- **Задание**
Преобразуйте строки всех приведенных ниже записей в таблицу Markdown со столбцами «№» (порядковый номер строки) и «Строка» (ее текст). Пустые строки в таблицу не включайте.

- **Исходные данные**
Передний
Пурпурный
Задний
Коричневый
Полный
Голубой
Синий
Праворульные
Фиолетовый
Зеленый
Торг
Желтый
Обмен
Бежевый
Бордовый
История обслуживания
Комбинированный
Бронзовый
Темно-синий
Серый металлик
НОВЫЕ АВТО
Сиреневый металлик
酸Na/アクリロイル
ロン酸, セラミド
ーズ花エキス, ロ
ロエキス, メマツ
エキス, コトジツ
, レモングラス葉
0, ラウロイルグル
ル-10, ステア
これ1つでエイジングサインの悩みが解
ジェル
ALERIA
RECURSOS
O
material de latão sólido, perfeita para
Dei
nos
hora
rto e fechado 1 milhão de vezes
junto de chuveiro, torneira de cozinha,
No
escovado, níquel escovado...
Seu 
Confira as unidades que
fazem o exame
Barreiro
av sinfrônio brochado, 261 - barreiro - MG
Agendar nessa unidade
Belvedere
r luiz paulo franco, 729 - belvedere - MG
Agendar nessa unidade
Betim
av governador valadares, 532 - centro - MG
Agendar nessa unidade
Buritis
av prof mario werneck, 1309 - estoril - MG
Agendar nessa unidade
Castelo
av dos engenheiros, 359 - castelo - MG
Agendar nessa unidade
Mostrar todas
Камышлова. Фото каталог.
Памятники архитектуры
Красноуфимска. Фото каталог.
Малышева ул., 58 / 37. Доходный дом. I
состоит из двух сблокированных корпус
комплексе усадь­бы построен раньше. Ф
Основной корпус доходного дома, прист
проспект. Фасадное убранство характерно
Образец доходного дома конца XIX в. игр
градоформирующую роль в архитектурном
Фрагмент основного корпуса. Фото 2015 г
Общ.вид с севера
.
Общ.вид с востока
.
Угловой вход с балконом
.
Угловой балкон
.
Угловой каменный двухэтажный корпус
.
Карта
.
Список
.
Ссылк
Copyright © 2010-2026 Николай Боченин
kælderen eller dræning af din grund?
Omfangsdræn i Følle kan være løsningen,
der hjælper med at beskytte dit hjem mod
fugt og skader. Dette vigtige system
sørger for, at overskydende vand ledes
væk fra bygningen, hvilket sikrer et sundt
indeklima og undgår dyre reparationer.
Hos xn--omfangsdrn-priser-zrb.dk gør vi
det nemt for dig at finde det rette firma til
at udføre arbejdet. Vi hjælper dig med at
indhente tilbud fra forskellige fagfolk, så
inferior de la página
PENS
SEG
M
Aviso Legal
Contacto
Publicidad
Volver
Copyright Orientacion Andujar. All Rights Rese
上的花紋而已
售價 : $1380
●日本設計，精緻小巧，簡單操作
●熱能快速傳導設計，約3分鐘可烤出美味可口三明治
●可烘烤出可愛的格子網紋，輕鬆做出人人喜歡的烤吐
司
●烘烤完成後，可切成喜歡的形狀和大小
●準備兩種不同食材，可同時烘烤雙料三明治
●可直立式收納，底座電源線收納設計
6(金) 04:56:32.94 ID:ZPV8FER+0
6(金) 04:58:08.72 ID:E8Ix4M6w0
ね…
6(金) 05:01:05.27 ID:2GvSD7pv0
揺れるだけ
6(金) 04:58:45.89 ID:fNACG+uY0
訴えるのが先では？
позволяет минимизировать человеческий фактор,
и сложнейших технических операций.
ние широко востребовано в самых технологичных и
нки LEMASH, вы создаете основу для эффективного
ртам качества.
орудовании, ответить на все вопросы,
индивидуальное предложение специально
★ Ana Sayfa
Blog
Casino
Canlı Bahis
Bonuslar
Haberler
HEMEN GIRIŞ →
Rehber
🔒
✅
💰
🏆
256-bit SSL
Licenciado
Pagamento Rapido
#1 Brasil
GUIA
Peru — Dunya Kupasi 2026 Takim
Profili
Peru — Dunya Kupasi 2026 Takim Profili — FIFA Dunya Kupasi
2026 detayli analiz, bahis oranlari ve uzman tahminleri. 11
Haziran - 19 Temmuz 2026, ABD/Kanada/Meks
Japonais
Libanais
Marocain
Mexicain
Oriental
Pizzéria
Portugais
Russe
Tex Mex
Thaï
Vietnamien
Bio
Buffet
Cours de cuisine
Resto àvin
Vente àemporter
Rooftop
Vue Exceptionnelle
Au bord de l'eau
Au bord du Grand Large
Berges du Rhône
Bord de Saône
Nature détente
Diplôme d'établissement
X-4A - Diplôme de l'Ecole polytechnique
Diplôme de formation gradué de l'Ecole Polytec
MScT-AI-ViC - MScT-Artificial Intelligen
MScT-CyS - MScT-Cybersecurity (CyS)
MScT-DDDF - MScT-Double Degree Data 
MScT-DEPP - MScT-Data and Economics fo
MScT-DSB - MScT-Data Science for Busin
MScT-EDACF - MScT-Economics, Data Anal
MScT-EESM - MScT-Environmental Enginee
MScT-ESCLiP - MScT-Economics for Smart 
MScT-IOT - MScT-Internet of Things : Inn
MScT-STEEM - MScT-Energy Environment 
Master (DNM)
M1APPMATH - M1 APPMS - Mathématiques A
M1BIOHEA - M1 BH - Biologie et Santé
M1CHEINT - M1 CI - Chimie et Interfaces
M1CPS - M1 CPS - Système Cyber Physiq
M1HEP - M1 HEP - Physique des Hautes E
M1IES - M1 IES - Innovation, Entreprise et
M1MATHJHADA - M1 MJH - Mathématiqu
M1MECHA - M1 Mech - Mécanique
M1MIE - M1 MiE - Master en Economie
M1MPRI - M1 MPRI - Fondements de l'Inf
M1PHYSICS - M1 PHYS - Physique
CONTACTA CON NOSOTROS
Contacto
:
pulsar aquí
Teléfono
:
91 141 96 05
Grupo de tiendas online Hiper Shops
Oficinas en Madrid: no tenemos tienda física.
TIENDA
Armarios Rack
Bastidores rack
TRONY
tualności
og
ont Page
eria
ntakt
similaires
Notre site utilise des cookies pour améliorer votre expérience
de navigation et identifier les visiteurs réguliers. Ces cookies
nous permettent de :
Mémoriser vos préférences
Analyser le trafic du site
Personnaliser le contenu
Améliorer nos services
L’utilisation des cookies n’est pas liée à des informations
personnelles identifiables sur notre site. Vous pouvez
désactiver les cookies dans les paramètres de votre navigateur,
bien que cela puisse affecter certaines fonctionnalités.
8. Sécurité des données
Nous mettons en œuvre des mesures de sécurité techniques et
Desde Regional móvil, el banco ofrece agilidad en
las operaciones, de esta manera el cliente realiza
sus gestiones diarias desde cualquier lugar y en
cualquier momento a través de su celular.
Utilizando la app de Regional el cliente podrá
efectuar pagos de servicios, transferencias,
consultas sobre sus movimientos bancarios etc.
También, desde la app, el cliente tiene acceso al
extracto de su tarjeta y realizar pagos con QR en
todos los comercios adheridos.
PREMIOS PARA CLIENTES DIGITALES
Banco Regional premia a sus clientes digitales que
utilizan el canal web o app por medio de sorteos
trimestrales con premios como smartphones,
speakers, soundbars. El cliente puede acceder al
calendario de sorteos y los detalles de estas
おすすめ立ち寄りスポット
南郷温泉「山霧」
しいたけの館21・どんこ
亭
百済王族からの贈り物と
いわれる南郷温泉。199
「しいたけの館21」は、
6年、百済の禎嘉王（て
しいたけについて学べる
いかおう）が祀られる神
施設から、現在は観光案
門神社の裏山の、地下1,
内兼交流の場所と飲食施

- **Ответ**
| № | Строка |
|---|---|
| 1 | Передний |
| 2 | Пурпурный |
| 3 | Задний |
| 4 | Коричневый |
| 5 | Полный |
| 6 | Голубой |
| 7 | Синий |
| 8 | Праворульные |
| 9 | Фиолетовый |
| 10 | Зеленый |
| 11 | Торг |
| 12 | Желтый |
| 13 | Обмен |
| 14 | Бежевый |
| 15 | Бордовый |
| 16 | История обслуживания |
| 17 | Комбинированный |
| 18 | Бронзовый |
| 19 | Темно-синий |
| 20 | Серый металлик |
| 21 | НОВЫЕ АВТО |
| 22 | Сиреневый металлик |
| 23 | 酸Na/アクリロイル |
| 24 | ロン酸, セラミド |
| 25 | ーズ花エキス, ロ |
| 26 | ロエキス, メマツ |
| 27 | エキス, コトジツ |
| 28 | , レモングラス葉 |
| 29 | 0, ラウロイルグル |
| 30 | ル-10, ステア |
| 31 | これ1つでエイジングサインの悩みが解 |
| 32 | ジェル |
| 33 | ALERIA |
| 34 | RECURSOS |
| 35 | O |
| 36 | material de latão sólido, perfeita para |
| 37 | Dei |
| 38 | nos |
| 39 | hora |
| 40 | rto e fechado 1 milhão de vezes |
| 41 | junto de chuveiro, torneira de cozinha, |
| 42 | No |
| 43 | escovado, níquel escovado... |
| 44 | Seu  |
| 45 | Confira as unidades que |
| 46 | fazem o exame |
| 47 | Barreiro |
| 48 | av sinfrônio brochado, 261 - barreiro - MG |
| 49 | Agendar nessa unidade |
| 50 | Belvedere |
| 51 | r luiz paulo franco, 729 - belvedere - MG |
| 52 | Agendar nessa unidade |
| 53 | Betim |
| 54 | av governador valadares, 532 - centro - MG |
| 55 | Agendar nessa unidade |
| 56 | Buritis |
| 57 | av prof mario werneck, 1309 - estoril - MG |
| 58 | Agendar nessa unidade |
| 59 | Castelo |
| 60 | av dos engenheiros, 359 - castelo - MG |
| 61 | Agendar nessa unidade |
| 62 | Mostrar todas |
| 63 | Камышлова. Фото каталог. |
| 64 | Памятники архитектуры |
| 65 | Красноуфимска. Фото каталог. |
| 66 | Малышева ул., 58 / 37. Доходный дом. I |
| 67 | состоит из двух сблокированных корпус |
| 68 | комплексе усадь­бы построен раньше. Ф |
| 69 | Основной корпус доходного дома, прист |
| 70 | проспект. Фасадное убранство характерно |
| 71 | Образец доходного дома конца XIX в. игр |
| 72 | градоформирующую роль в архитектурном |
| 73 | Фрагмент основного корпуса. Фото 2015 г |
| 74 | Общ.вид с севера |
| 75 | . |
| 76 | Общ.вид с востока |
| 77 | . |
| 78 | Угловой вход с балконом |
| 79 | . |
| 80 | Угловой балкон |
| 81 | . |
| 82 | Угловой каменный двухэтажный корпус |
| 83 | . |
| 84 | Карта |
| 85 | . |
| 86 | Список |
| 87 | . |
| 88 | Ссылк |
| 89 | Copyright © 2010-2026 Николай Боченин |
| 90 | kælderen eller dræning af din grund? |
| 91 | Omfangsdræn i Følle kan være løsningen, |
| 92 | der hjælper med at beskytte dit hjem mod |
| 93 | fugt og skader. Dette vigtige system |
| 94 | sørger for, at overskydende vand ledes |
| 95 | væk fra bygningen, hvilket sikrer et sundt |
| 96 | indeklima og undgår dyre reparationer. |
| 97 | Hos xn--omfangsdrn-priser-zrb.dk gør vi |
| 98 | det nemt for dig at finde det rette firma til |
| 99 | at udføre arbejdet. Vi hjælper dig med at |
| 100 | indhente tilbud fra forskellige fagfolk, så |
| 101 | inferior de la página |
| 102 | PENS |
| 103 | SEG |
| 104 | M |
| 105 | Aviso Legal |
| 106 | Contacto |
| 107 | Publicidad |
| 108 | Volver |
| 109 | Copyright Orientacion Andujar. All Rights Rese |
| 110 | 上的花紋而已 |
| 111 | 售價 : $1380 |
| 112 | ●日本設計，精緻小巧，簡單操作 |
| 113 | ●熱能快速傳導設計，約3分鐘可烤出美味可口三明治 |
| 114 | ●可烘烤出可愛的格子網紋，輕鬆做出人人喜歡的烤吐 |
| 115 | 司 |
| 116 | ●烘烤完成後，可切成喜歡的形狀和大小 |
| 117 | ●準備兩種不同食材，可同時烘烤雙料三明治 |
| 118 | ●可直立式收納，底座電源線收納設計 |
| 119 | 6(金) 04:56:32.94 ID:ZPV8FER+0 |
| 120 | 6(金) 04:58:08.72 ID:E8Ix4M6w0 |
| 121 | ね… |
| 122 | 6(金) 05:01:05.27 ID:2GvSD7pv0 |
| 123 | 揺れるだけ |
| 124 | 6(金) 04:58:45.89 ID:fNACG+uY0 |
| 125 | 訴えるのが先では？ |
| 126 | позволяет минимизировать человеческий фактор, |
| 127 | и сложнейших технических операций. |
| 128 | ние широко востребовано в самых технологичных и |
| 129 | нки LEMASH, вы создаете основу для эффективного |
| 130 | ртам качества. |
| 131 | орудовании, ответить на все вопросы, |
| 132 | индивидуальное предложение специально |
| 133 | ★ Ana Sayfa |
| 134 | Blog |
| 135 | Casino |
| 136 | Canlı Bahis |
| 137 | Bonuslar |
| 138 | Haberler |
| 139 | HEMEN GIRIŞ → |
| 140 | Rehber |
| 141 | 🔒 |
| 142 | ✅ |
| 143 | 💰 |
| 144 | 🏆 |
| 145 | 256-bit SSL |
| 146 | Licenciado |
| 147 | Pagamento Rapido |
| 148 | #1 Brasil |
| 149 | GUIA |
| 150 | Peru — Dunya Kupasi 2026 Takim |
| 151 | Profili |
| 152 | Peru — Dunya Kupasi 2026 Takim Profili — FIFA Dunya Kupasi |
| 153 | 2026 detayli analiz, bahis oranlari ve uzman tahminleri. 11 |
| 154 | Haziran - 19 Temmuz 2026, ABD/Kanada/Meks |
| 155 | Japonais |
| 156 | Libanais |
| 157 | Marocain |
| 158 | Mexicain |
| 159 | Oriental |
| 160 | Pizzéria |
| 161 | Portugais |
| 162 | Russe |
| 163 | Tex Mex |
| 164 | Thaï |
| 165 | Vietnamien |
| 166 | Bio |
| 167 | Buffet |
| 168 | Cours de cuisine |
| 169 | Resto àvin |
| 170 | Vente àemporter |
| 171 | Rooftop |
| 172 | Vue Exceptionnelle |
| 173 | Au bord de l'eau |
| 174 | Au bord du Grand Large |
| 175 | Berges du Rhône |
| 176 | Bord de Saône |
| 177 | Nature détente |
| 178 | Diplôme d'établissement |
| 179 | X-4A - Diplôme de l'Ecole polytechnique |
| 180 | Diplôme de formation gradué de l'Ecole Polytec |
| 181 | MScT-AI-ViC - MScT-Artificial Intelligen |
| 182 | MScT-CyS - MScT-Cybersecurity (CyS) |
| 183 | MScT-DDDF - MScT-Double Degree Data  |
| 184 | MScT-DEPP - MScT-Data and Economics fo |
| 185 | MScT-DSB - MScT-Data Science for Busin |
| 186 | MScT-EDACF - MScT-Economics, Data Anal |
| 187 | MScT-EESM - MScT-Environmental Enginee |
| 188 | MScT-ESCLiP - MScT-Economics for Smart  |
| 189 | MScT-IOT - MScT-Internet of Things : Inn |
| 190 | MScT-STEEM - MScT-Energy Environment  |
| 191 | Master (DNM) |
| 192 | M1APPMATH - M1 APPMS - Mathématiques A |
| 193 | M1BIOHEA - M1 BH - Biologie et Santé |
| 194 | M1CHEINT - M1 CI - Chimie et Interfaces |
| 195 | M1CPS - M1 CPS - Système Cyber Physiq |
| 196 | M1HEP - M1 HEP - Physique des Hautes E |
| 197 | M1IES - M1 IES - Innovation, Entreprise et |
| 198 | M1MATHJHADA - M1 MJH - Mathématiqu |
| 199 | M1MECHA - M1 Mech - Mécanique |
| 200 | M1MIE - M1 MiE - Master en Economie |
| 201 | M1MPRI - M1 MPRI - Fondements de l'Inf |
| 202 | M1PHYSICS - M1 PHYS - Physique |
| 203 | CONTACTA CON NOSOTROS |
| 204 | Contacto |
| 205 | : |
| 206 | pulsar aquí |
| 207 | Teléfono |
| 208 | : |
| 209 | 91 141 96 05 |
| 210 | Grupo de tiendas online Hiper Shops |
| 211 | Oficinas en Madrid: no tenemos tienda física. |
| 212 | TIENDA |
| 213 | Armarios Rack |
| 214 | Bastidores rack |
| 215 | TRONY |
| 216 | tualności |
| 217 | og |
| 218 | ont Page |
| 219 | eria |
| 220 | ntakt |
| 221 | similaires |
| 222 | Notre site utilise des cookies pour améliorer votre expérience |
| 223 | de navigation et identifier les visiteurs réguliers. Ces cookies |
| 224 | nous permettent de : |
| 225 | Mémoriser vos préférences |
| 226 | Analyser le trafic du site |
| 227 | Personnaliser le contenu |
| 228 | Améliorer nos services |
| 229 | L’utilisation des cookies n’est pas liée à des informations |
| 230 | personnelles identifiables sur notre site. Vous pouvez |
| 231 | désactiver les cookies dans les paramètres de votre navigateur, |
| 232 | bien que cela puisse affecter certaines fonctionnalités. |
| 233 | 8. Sécurité des données |
| 234 | Nous mettons en œuvre des mesures de sécurité techniques et |
| 235 | Desde Regional móvil, el banco ofrece agilidad en |
| 236 | las operaciones, de esta manera el cliente realiza |
| 237 | sus gestiones diarias desde cualquier lugar y en |
| 238 | cualquier momento a través de su celular. |
| 239 | Utilizando la app de Regional el cliente podrá |
| 240 | efectuar pagos de servicios, transferencias, |
| 241 | consultas sobre sus movimientos bancarios etc. |
| 242 | También, desde la app, el cliente tiene acceso al |
| 243 | extracto de su tarjeta y realizar pagos con QR en |
| 244 | todos los comercios adheridos. |
| 245 | PREMIOS PARA CLIENTES DIGITALES |
| 246 | Banco Regional premia a sus clientes digitales que |
| 247 | utilizan el canal web o app por medio de sorteos |
| 248 | trimestrales con premios como smartphones, |
| 249 | speakers, soundbars. El cliente puede acceder al |
| 250 | calendario de sorteos y los detalles de estas |
| 251 | おすすめ立ち寄りスポット |
| 252 | 南郷温泉「山霧」 |
| 253 | しいたけの館21・どんこ |
| 254 | 亭 |
| 255 | 百済王族からの贈り物と |
| 256 | いわれる南郷温泉。199 |
| 257 | 「しいたけの館21」は、 |
| 258 | 6年、百済の禎嘉王（て |
| 259 | しいたけについて学べる |
| 260 | いかおう）が祀られる神 |
| 261 | 施設から、現在は観光案 |
| 262 | 門神社の裏山の、地下1, |
| 263 | 内兼交流の場所と飲食施 |